Only the Judaea- Christian decided they needed only one god to keep it simple.
docwhoami
Ken_19
I concur. Since n pto one alive in the past 400+ years knows how the cuneiform of the different names of gods and goddesses were pronounced, it is also possible that although they were spelt differently by different written languages, the different names may have sounded similar.

So potentially all the same individual depicted in the carving..
Lilith
Aphrodite
Innar
Ishtar
Issis

Possibly others I haven't identified yet.

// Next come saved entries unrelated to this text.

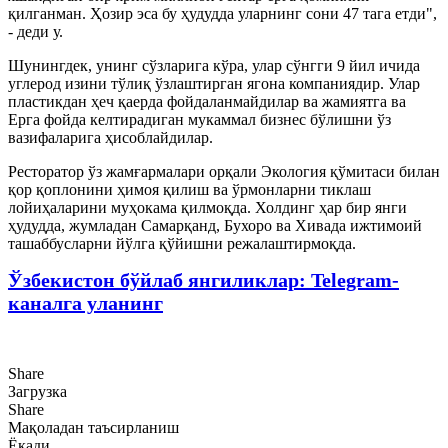
қилганман. Ҳозир эса бу ҳудудда уларнинг сони 47 тага етди",
- деди у.
Шунингдек, унинг сўзларига кўра, улар сўнгги 9 йил ичида
углерод изини тўлиқ ўзлаштирган ягона компаниядир. Улар
пластикдан ҳеч қаерда фойдаланмайдилар ва жамиятга ва
Ерга фойда келтирадиган мукаммал бизнес бўлишни ўз
вазифаларига ҳисоблайдилар.
Ресторатор ўз жамғармалари орқали Экология қўмитаси билан
қор қоплонини ҳимоя қилиш ва ўрмонларни тиклаш
лойиҳаларини муҳокама қилмоқда. Холдинг ҳар бир янги
ҳудудда, жумладан Самарқанд, Бухоро ва Хивада ижтимоий
ташаббусларни йўлга қўйишни режалаштирмоқда.
Ўзбекистон бўйлаб янгиликлар: Telegram-
каналга уланинг
Share
Загрузка
Share
Мақоладан таъсирланиш
Ёқади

The rod and circle in Innar's hands are probably what were called 'mes' in Sumer. Innar obtained some mes from her father Enki before setting out on her journeys. Sumer tablets indicate some of the mes were actual items while others were concepts, such as freedom, agriculture, etc. Whatever, it is also probable the Ankh the gods and goddesses carried when adopted by the later Egyptian civilization were what the Egyptians thought a mes should look like.

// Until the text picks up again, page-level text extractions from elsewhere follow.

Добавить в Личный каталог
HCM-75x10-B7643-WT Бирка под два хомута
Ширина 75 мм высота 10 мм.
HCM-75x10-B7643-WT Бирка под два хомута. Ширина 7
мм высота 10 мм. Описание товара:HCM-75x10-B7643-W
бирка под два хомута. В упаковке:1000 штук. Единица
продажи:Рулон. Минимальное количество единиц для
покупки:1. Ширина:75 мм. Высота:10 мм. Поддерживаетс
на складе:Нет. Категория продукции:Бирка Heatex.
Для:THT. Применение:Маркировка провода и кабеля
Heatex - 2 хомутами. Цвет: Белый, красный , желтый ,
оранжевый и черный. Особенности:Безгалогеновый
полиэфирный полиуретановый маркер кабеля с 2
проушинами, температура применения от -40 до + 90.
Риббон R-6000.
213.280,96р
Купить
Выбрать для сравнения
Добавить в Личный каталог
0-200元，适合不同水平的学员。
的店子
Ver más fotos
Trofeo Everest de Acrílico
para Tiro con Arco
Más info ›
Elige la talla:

I find the 'dew claws' in her calves to be interesting. They are in the wrong position for use as dew claws during a mating.or a fight. I am sure whoever the sculptors of the era were, they had plenty of real world birds and mammals to look at and had to know their placement of the secondary claws would be wrong, but they put them there anyway.
platosha
Yes, quite interesting.. the other name is Astarta.. Easter actually came out of celebrating Ishtar, goddess of love and fertility.. am very interested in finding out the real truth of our origins..thumbs up
Ken_19
I strongly suggest reading some of the translation work done by Z Stitchin, then taking a hard look at recent paleo-anthropology finds and research into mitochondrial DNA research. Noting also that although human (i.e., homo sapiens) remains 200,000 years old have been found.the coming of the great ice age 35,000 years ago buried much of the Earth under more than a mile of ice and coincidentally crushing and obliterating any trace of what had happened before the ice melted 15,000 years ago.

All of what is taught in schools today of human history begins with the time of the melting of the ice and the 're-discovery' of Bronze and smelting. We are to believe that for the first 185,000 years of human history folks sat around with their thumb up their rectum and did nothing at all. Sadly, if you want to find something from those days for the most part you have to dig through soil at least 90 feet deep and until fairly recently archaeologists didn't bother to go much more than 10 - 12 feet deep.
docwhoami
The Sitchin series such as the 12 planet is a good place to start then Lost Realms associated with the Mayan and Aztecs Genesis revisited, The wars of Gods and men. Then once you start reading them keep the holy bible at hand to give it more meaning. At least these books give the Bible better meaning. There are many references in the old testament that Zechariah Sitchin refers to cuneiform and the tales of creation.
"There Was An Ishtar...... And Lilith..... Here On The Blogs Mr Ken"

"I Gather"

"Youre Not Talkn About Them.... Right?".......................detective
Ken_19
Nam only if they have 3 toed talon feet.